The article notes an uptick in 2010. With all of the stories about money
chasing deals, big early valuations and term sheets being brought to first
meetings, I'd bet that uptick is probably a bit more than slight.

The effect of individuals bypassing funds and investing directly in early
rounds shouldn't be overlooked. The article is very dismissive of the
practice, but it is taking its queues from research done by an association
with venture capital in it's name...

------
mycroftiv
The majority of the statistical data used to support the article's thesis is
from 2009. The effects of the financial crisis of 2008 obviously had a major
impact on investment decisions and results.

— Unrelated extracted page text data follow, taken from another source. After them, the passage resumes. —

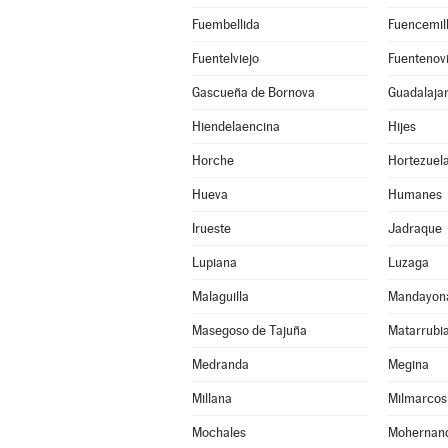
Fuembellida
Fuencemil
Fuentelviejo
Fuentenovi
Gascueña de Bornova
Guadalaja
Hiendelaencina
Hijes
Horche
Hortezuel
Hueva
Humanes
Irueste
Jadraque
Lupiana
Luzaga
Malaguilla
Mandayon
Masegoso de Tajuña
Matarrubi
Medranda
Megina
Millana
Milmarcos
Mochales
Mohernan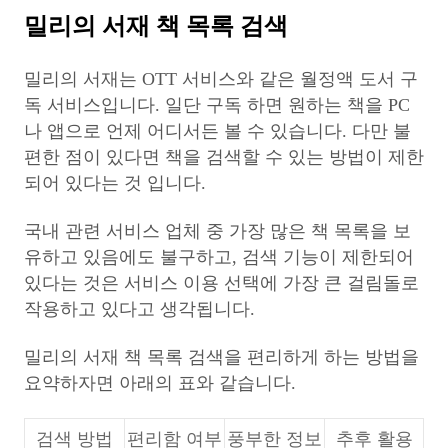
밀리의 서재 책 목록 검색
밀리의 서재는 OTT 서비스와 같은 월정액 도서 구
독 서비스입니다. 일단 구독 하면 원하는 책을 PC
나 앱으로 언제 어디서든 볼 수 있습니다. 다만 불
편한 점이 있다면 책을 검색할 수 있는 방법이 제한
되어 있다는 것 입니다.
국내 관련 서비스 업체 중 가장 많은 책 목록을 보
유하고 있음에도 불구하고, 검색 기능이 제한되어
있다는 것은 서비스 이용 선택에 가장 큰 걸림돌로
작용하고 있다고 생각됩니다.
밀리의 서재 책 목록 검색을 편리하게 하는 방법을
요약하자면 아래의 표와 같습니다.
검색 방법
편리함 여부
풍부한 정보
추후 활용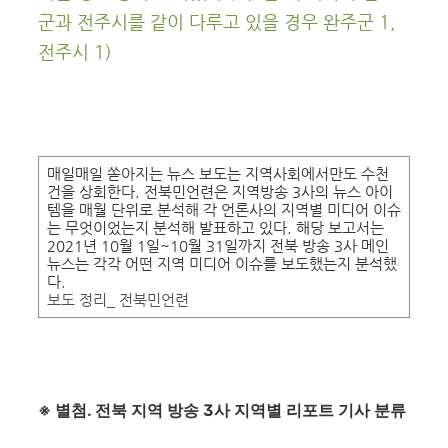
군과 전주시를 같이 다루고 있을 경우 완주군
1,
전주시
1)
매일매일 쏟아지는 뉴스 보도는 지역사회에서만도 수천
건을 상회한다. 전북민언련은 지역방송 3사의 뉴스 아이
템을 매월 단위로 분석해 각 언론사의 지역별 미디어 이슈
는 무엇이었는지 분석해 발표하고 있다. 해당 보고서는
2021년 10월 1일~10월 31일까지 전북 방송 3사 메인
뉴스는 각각 어떤 지역 미디어 이슈를 보도했는지 분석했
다.
보도 정리
_
전북민언련
※
별첨
.
전북 지역 방송
3
사 지역별 리포트 기사 분류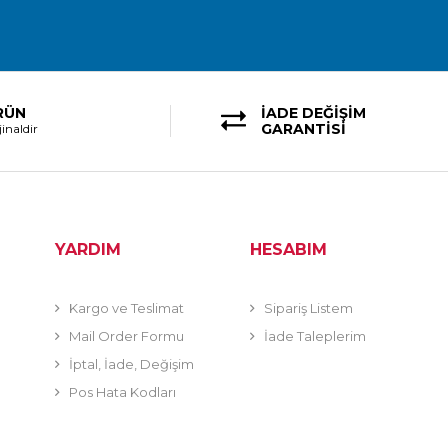
RÜN
İADE DEĞİŞİM
GARANTİSİ
inaldir
YARDIM
HESABIM
Kargo ve Teslimat
Sipariş Listem
Mail Order Formu
İade Taleplerim
İptal, İade, Değişim
Pos Hata Kodları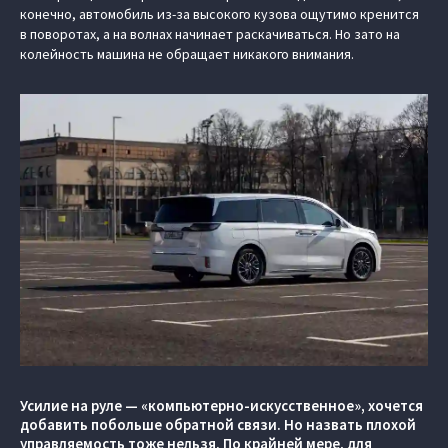
конечно, автомобиль из-за высокого кузова ощутимо кренится
в поворотах, а на волнах начинает раскачиваться. Но зато на
колейность машина не обращает никакого внимания.
Усилие на руле — «компьютерно-искусственное», хочется
добавить побольше обратной связи. Но назвать плохой
управляемость тоже нельзя. По крайней мере, для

If we choose a different metric
for how to measure the opportunities for entrepreneurs, real world economic
potential, the ongoing growth trends of social networking services, new
internet based businesses like Groupon, and the explosion of mobile device app
markets demonstrate that tech sector investments still have massive upside
potential.

------
_delirium
The "angel investors won't make up the slack" part wasn't totally convincing.
It might be true, but quoting average investment by a single angel versus a
single VC isn't really the important number. It'd be more convincing to see
aggregate figures: total VC dollars are down $x billion, are angel dollars up
more or less than that amount? The article quotes figures for total VC
dollars, but none for total angel dollars.

------
OstiaAntica
Congress badly damaged public capital markets with Sarbanes Oxley, which is
stifling the most important exit avenue for startups-- the IPO.